Netflix ofrece a sus usuarios una película que es un viaje directo a los primeros años de este siglo y está entre los títulos más vistos de la plataforma. Se trata de la película Hombre en Llamas, una coproducción de acción y drama dirigida por Tony Scott. El filme representa la segunda adaptación cinematográfica de la novela de A. J. Quinnell, trasladando la historia original a un contexto latinoamericano contemporáneo.
La trama sigue a John Creasy, un exoficial de la Marina y antiguo agente de la CIA interpretado por Denzel Washington, quien lidia con el alcoholismo mientras se desempeña como guardaespaldas de la pequeña Pita Ramos (Dakota Fanning). Tras el secuestro de la niña, se desata una narrativa de justicia y redención que cuenta con un elenco de figuras internacionales como Christopher Walken, Marc Anthony, Giancarlo Giannini y Mickey Rourke.
Aunque la intención inicial de 20th Century Fox era rodar en Italia, el director Tony Scott impulsó el traslado de la historia a la Ciudad de México. Scott sostuvo que situar la trama en Nápoles durante los años 2000 restaría realismo, dado que los secuestros ya no eran un fenómeno frecuente allí; de haberse mantenido esa locación, el filme habría tenido que ser una pieza de época.
Este cambio de escenario derivó en una adaptación de los nombres de los personajes para ajustarse al contexto mexicano: Rika, Pinta y Ettore Balletto se transformaron en Lisa, Lupita y Samuel Ramos.
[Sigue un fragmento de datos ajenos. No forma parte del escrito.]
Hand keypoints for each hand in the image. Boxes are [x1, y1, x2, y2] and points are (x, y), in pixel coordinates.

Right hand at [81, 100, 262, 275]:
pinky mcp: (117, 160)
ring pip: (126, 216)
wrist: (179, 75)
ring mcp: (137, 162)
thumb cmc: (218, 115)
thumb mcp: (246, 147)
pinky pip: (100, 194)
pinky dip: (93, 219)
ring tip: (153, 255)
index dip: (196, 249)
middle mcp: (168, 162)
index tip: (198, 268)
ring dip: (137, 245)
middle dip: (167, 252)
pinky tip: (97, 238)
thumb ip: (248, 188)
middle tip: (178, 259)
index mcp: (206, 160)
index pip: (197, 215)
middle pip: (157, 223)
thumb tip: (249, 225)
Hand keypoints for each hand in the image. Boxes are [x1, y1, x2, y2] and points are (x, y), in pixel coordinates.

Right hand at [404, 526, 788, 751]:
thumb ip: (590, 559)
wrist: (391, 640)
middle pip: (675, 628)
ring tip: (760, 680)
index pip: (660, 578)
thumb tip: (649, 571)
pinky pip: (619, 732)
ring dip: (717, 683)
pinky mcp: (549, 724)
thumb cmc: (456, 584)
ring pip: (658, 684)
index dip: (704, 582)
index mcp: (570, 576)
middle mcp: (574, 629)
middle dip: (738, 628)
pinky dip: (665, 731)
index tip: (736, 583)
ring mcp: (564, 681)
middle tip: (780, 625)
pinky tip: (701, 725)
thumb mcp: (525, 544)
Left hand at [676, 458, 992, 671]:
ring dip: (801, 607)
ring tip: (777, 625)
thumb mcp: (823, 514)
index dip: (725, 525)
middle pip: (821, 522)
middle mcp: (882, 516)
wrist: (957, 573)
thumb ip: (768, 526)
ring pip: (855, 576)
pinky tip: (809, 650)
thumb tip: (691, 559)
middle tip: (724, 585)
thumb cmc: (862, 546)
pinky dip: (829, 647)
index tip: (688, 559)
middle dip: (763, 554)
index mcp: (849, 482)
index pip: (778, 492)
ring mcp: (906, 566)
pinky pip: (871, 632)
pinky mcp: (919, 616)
En cuanto al casting, el proyecto barajó nombres de gran peso antes de su configuración definitiva: el rol de Creasy fue propuesto originalmente a Robert De Niro, mientras que Marlon Brando fue la primera opción considerada para encarnar a Rayburn.
La nueva serie que revivió el auge por Hombre en Llamas
La obra de A. J. Quinnell regresó a la pantalla, esta vez en formato de serie de suspenso y acción para Netflix, bajo la dirección de Kyle Killen como showrunner. Con un total de siete episodios, esta producción se estrenó el 30 de abril de 2026, ofreciendo una nueva perspectiva de la historia clásica de venganza.
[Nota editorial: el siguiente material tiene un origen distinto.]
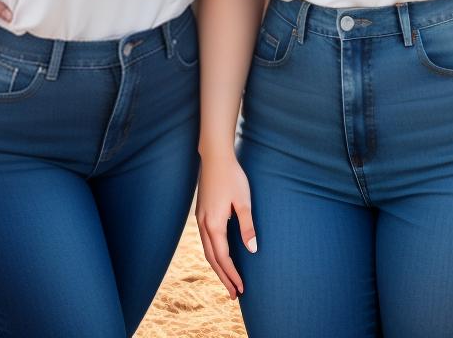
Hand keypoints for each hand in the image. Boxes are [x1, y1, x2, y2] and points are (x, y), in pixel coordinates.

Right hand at [195, 151, 256, 298]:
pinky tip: (220, 256)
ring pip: (207, 251)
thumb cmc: (232, 177)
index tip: (241, 288)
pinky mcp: (201, 213)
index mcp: (214, 224)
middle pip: (212, 259)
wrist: (215, 157)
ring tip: (228, 280)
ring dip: (217, 267)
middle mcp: (204, 224)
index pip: (223, 257)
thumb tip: (252, 250)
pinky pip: (206, 240)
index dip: (232, 274)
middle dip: (224, 277)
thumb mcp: (244, 201)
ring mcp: (200, 219)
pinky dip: (213, 254)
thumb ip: (247, 226)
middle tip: (235, 294)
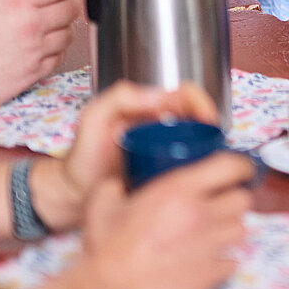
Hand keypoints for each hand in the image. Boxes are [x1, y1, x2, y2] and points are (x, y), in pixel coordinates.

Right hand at [0, 0, 82, 107]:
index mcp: (16, 1)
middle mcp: (33, 24)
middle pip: (71, 7)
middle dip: (71, 0)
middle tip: (64, 0)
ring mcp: (37, 49)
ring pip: (69, 33)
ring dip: (66, 25)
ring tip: (57, 23)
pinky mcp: (36, 70)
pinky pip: (59, 56)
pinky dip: (59, 49)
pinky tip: (50, 45)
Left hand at [35, 81, 222, 231]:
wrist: (74, 194)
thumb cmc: (82, 156)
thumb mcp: (95, 117)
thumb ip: (121, 97)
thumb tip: (161, 96)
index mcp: (148, 106)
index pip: (186, 94)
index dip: (202, 102)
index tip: (208, 120)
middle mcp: (161, 125)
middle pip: (199, 116)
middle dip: (211, 126)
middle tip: (214, 143)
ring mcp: (166, 149)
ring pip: (200, 140)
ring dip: (211, 146)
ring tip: (211, 159)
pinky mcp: (168, 172)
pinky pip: (193, 163)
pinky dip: (203, 165)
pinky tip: (201, 174)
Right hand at [75, 149, 254, 288]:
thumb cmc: (105, 246)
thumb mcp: (104, 202)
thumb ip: (118, 185)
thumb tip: (120, 183)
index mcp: (179, 190)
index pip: (231, 166)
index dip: (241, 165)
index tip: (240, 170)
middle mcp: (202, 214)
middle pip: (243, 198)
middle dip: (233, 199)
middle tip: (218, 204)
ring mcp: (211, 246)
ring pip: (242, 229)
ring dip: (229, 228)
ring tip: (210, 233)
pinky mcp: (212, 274)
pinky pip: (232, 261)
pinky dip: (222, 260)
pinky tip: (204, 260)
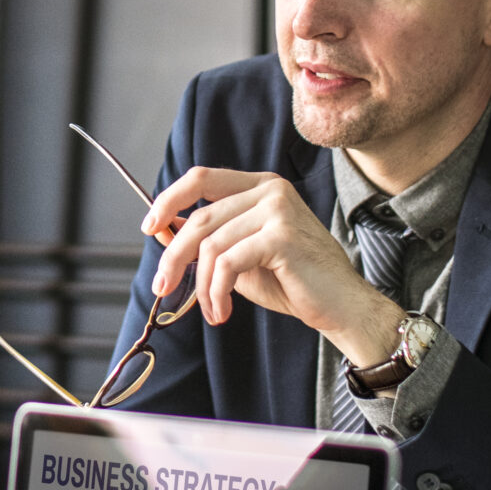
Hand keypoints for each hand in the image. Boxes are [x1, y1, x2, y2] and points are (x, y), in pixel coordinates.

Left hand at [142, 164, 401, 367]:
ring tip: (211, 310)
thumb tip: (161, 231)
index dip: (170, 199)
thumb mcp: (240, 258)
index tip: (149, 226)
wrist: (341, 307)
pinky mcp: (280, 236)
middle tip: (162, 286)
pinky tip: (222, 311)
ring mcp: (277, 210)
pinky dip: (217, 291)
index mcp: (260, 186)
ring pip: (211, 244)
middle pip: (200, 216)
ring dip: (201, 285)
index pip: (202, 178)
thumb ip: (206, 242)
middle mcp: (269, 190)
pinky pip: (227, 263)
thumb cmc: (293, 283)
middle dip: (174, 256)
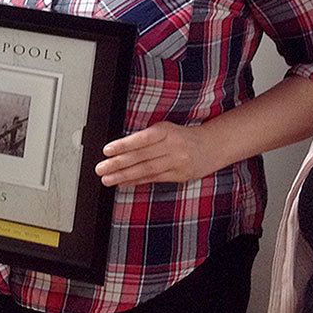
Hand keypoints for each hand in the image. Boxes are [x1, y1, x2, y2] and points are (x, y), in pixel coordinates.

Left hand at [95, 121, 221, 186]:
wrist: (211, 146)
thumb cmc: (182, 136)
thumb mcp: (165, 129)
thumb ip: (145, 138)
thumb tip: (119, 148)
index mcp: (166, 131)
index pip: (141, 139)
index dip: (123, 145)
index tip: (107, 151)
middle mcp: (172, 146)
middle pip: (141, 156)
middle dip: (118, 164)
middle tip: (101, 168)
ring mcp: (176, 162)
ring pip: (146, 170)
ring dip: (124, 175)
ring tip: (107, 178)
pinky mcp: (179, 176)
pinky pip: (154, 179)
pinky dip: (137, 181)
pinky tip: (123, 182)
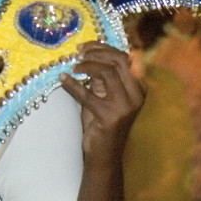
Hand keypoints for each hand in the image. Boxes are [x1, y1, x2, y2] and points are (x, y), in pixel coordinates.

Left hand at [59, 41, 146, 167]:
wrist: (104, 154)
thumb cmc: (103, 121)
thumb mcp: (105, 94)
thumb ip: (102, 76)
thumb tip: (88, 53)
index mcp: (139, 87)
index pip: (124, 57)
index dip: (103, 47)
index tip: (84, 46)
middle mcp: (137, 95)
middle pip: (119, 60)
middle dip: (96, 52)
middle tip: (78, 53)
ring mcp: (125, 106)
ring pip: (107, 72)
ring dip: (86, 66)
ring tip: (73, 67)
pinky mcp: (110, 117)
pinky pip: (88, 95)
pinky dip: (72, 85)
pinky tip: (62, 79)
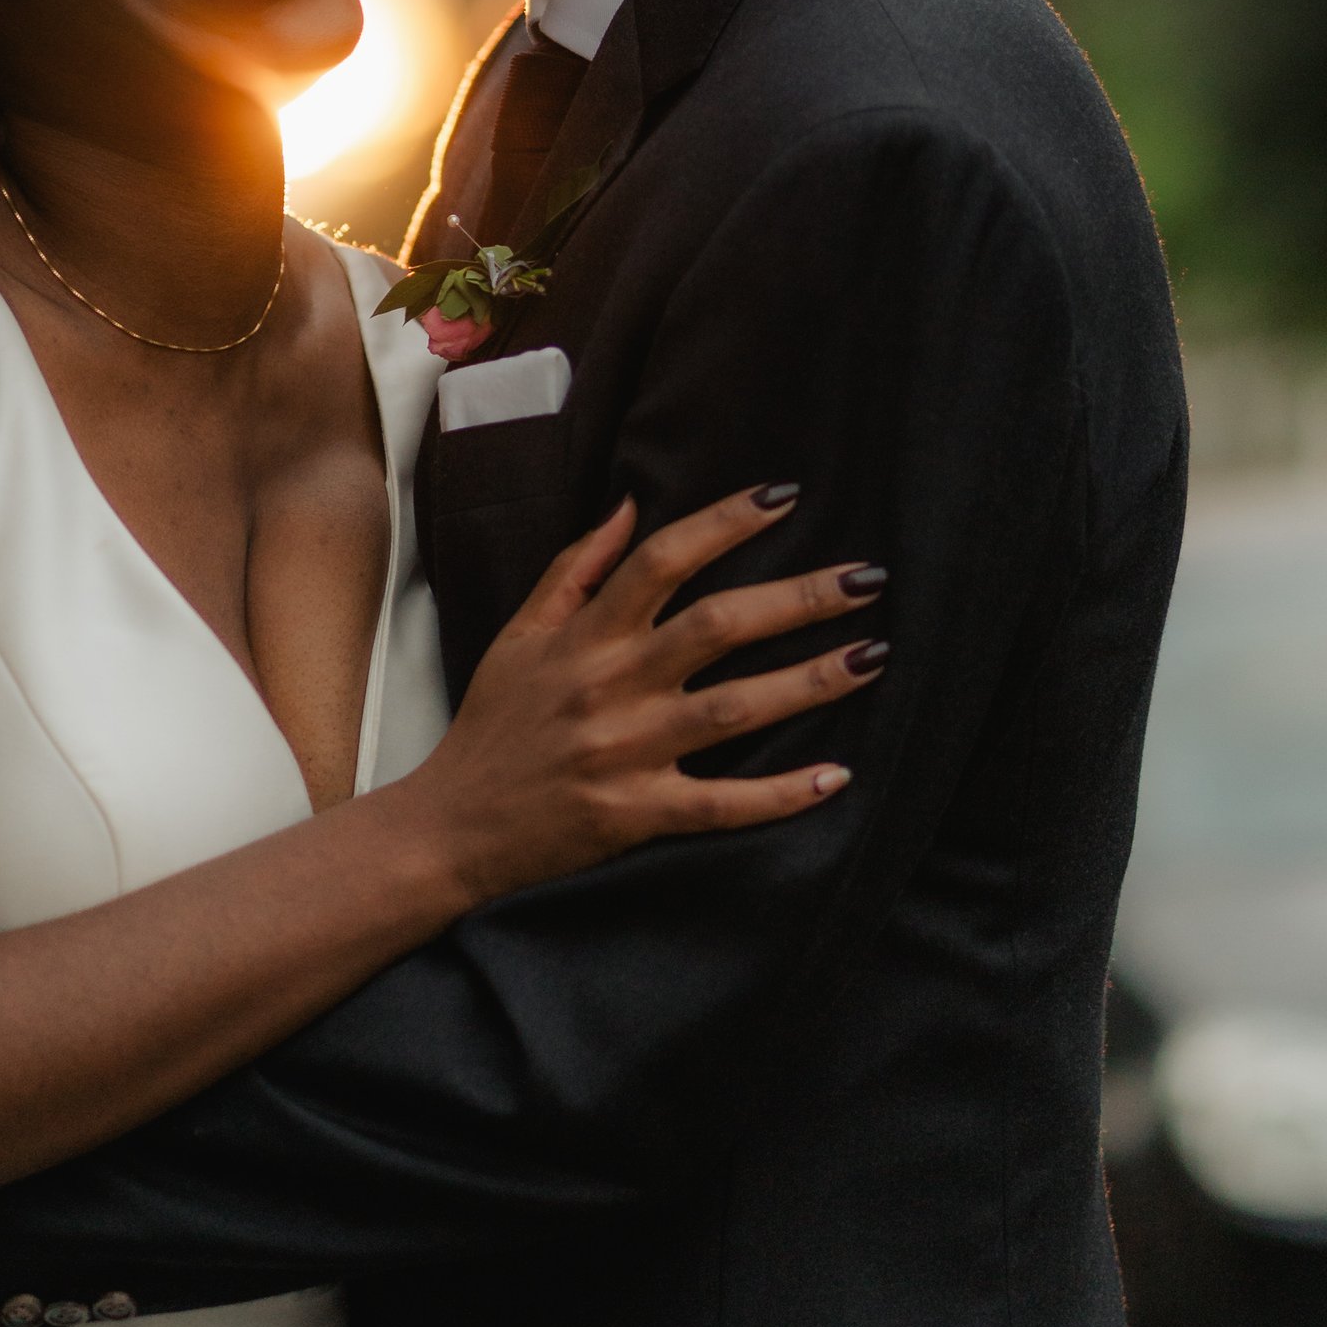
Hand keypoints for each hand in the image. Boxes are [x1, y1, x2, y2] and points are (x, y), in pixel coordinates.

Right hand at [411, 486, 882, 906]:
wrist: (453, 827)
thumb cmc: (493, 724)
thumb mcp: (520, 633)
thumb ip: (576, 568)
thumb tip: (629, 505)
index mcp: (584, 636)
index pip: (662, 559)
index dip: (725, 523)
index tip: (783, 498)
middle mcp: (610, 686)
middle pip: (718, 627)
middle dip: (799, 599)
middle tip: (867, 579)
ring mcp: (627, 753)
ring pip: (734, 710)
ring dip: (809, 682)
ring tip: (872, 658)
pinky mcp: (637, 815)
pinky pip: (722, 804)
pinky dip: (780, 794)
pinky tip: (836, 775)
En esta entrega, Yahya Abdul-Mateen II asume el rol de John Creasy, un exmercenario de fuerzas especiales cuya destreza en combate lo convirtió en una figura codiciada en el ámbito militar. La narrativa profundiza en las secuelas psicológicas de su carrera, mostrando a un hombre que padece trastorno de estrés postraumático y que enfrenta serias dificultades para reintegrarse a la vida civil.
El conflicto central surge cuando los intentos de Creasy por dejar atrás su oscuro historial se ven truncados. La trama se aleja de la redención pacífica para sumergirse en una búsqueda de justicia por mano propia, donde el protagonista debe recurrir nuevamente a sus habilidades letales ante un evento que despierta su instinto de represalia.